Each line from the one containing "staining of skin" onward, through the end of the entries, is to be transcribed exactly; nothing else is to be included.

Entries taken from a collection
------

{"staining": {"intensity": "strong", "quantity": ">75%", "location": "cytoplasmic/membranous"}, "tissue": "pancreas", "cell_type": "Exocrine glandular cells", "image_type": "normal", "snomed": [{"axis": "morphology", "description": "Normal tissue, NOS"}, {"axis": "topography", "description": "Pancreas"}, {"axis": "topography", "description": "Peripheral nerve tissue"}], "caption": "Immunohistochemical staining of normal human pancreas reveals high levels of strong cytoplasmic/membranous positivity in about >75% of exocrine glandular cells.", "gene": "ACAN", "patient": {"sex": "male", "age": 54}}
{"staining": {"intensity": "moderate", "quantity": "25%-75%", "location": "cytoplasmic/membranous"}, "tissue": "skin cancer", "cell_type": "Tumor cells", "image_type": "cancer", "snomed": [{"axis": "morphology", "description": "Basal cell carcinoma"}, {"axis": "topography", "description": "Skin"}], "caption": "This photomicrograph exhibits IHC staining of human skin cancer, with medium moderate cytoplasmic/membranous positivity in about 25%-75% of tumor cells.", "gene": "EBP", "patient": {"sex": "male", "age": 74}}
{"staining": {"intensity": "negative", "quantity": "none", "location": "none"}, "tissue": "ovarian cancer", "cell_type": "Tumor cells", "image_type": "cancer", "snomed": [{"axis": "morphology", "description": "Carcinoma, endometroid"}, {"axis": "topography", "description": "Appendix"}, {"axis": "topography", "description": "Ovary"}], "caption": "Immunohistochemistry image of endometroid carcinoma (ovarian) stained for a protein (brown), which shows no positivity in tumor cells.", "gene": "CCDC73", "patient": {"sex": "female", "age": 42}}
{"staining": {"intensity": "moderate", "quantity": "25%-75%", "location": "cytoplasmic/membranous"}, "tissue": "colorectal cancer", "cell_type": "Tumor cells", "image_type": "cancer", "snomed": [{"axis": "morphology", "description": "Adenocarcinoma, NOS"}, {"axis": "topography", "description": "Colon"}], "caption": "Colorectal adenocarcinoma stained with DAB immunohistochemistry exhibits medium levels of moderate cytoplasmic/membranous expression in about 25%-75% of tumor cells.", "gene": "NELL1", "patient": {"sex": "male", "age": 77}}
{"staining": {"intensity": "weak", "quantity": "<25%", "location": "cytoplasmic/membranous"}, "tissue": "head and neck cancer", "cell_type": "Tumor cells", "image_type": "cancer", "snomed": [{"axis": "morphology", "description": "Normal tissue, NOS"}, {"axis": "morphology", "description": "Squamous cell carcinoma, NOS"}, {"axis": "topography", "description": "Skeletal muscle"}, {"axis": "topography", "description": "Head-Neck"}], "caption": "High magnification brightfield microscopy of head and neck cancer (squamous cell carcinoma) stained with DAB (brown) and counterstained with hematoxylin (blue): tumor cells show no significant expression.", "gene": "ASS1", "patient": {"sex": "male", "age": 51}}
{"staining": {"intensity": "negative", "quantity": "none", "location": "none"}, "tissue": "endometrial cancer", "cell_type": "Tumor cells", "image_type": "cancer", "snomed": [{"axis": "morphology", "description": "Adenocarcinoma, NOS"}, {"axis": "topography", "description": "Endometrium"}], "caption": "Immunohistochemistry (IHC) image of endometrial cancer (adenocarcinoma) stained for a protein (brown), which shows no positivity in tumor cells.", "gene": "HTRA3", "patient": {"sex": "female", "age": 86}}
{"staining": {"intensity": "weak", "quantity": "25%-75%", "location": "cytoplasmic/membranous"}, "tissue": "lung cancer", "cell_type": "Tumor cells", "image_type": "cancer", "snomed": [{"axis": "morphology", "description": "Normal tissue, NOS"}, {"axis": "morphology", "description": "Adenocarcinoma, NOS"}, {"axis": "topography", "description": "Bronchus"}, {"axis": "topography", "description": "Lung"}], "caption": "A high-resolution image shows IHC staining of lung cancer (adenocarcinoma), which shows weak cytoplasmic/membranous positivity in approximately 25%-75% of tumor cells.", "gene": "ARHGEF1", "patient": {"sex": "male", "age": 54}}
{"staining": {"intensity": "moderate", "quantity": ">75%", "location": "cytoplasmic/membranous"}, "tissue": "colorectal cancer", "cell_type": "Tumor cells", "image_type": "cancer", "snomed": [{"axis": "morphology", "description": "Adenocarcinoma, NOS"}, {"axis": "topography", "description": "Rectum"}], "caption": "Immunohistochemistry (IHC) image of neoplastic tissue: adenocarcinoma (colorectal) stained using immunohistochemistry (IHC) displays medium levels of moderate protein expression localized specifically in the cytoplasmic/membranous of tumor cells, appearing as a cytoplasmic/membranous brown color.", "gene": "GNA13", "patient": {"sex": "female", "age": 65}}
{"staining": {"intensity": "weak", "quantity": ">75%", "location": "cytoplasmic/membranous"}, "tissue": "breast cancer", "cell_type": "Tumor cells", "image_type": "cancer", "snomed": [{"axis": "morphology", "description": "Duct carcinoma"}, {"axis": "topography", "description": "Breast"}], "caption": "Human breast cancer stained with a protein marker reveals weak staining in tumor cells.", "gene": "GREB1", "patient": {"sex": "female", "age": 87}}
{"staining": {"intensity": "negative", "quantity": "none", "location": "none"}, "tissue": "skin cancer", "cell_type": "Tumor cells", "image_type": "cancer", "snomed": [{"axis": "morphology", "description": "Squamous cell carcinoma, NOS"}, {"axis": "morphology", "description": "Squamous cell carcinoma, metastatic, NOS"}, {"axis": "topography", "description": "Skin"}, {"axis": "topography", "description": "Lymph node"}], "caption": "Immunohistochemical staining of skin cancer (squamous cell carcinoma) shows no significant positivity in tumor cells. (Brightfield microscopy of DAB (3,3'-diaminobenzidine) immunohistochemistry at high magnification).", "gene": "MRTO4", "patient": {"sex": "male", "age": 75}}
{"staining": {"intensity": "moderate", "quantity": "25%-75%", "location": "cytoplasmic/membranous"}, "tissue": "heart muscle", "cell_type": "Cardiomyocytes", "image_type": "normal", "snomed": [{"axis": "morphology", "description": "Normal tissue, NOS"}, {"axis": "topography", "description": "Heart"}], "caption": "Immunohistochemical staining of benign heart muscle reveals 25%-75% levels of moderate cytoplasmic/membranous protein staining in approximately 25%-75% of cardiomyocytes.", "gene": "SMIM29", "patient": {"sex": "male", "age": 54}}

------

◆ FINAL ANSWER ◆
{"staining": {"intensity": "negative", "quantity": "none", "location": "none"}, "tissue": "skin cancer", "cell_type": "Tumor cells", "image_type": "cancer", "snomed": [{"axis": "morphology", "description": "Squamous cell carcinoma, NOS"}, {"axis": "morphology", "description": "Squamous cell carcinoma, metastatic, NOS"}, {"axis": "topography", "description": "Skin"}, {"axis": "topography", "description": "Lymph node"}], "caption": "Immunohistochemical staining of skin cancer (squamous cell carcinoma) shows no significant positivity in tumor cells. (Brightfield microscopy of DAB (3,3'-diaminobenzidine) immunohistochemistry at high magnification).", "gene": "MRTO4", "patient": {"sex": "male", "age": 75}}
{"staining": {"intensity": "moderate", "quantity": "25%-75%", "location": "cytoplasmic/membranous"}, "tissue": "heart muscle", "cell_type": "Cardiomyocytes", "image_type": "normal", "snomed": [{"axis": "morphology", "description": "Normal tissue, NOS"}, {"axis": "topography", "description": "Heart"}], "caption": "Immunohistochemical staining of benign heart muscle reveals 25%-75% levels of moderate cytoplasmic/membranous protein staining in approximately 25%-75% of cardiomyocytes.", "gene": "SMIM29", "patient": {"sex": "male", "age": 54}}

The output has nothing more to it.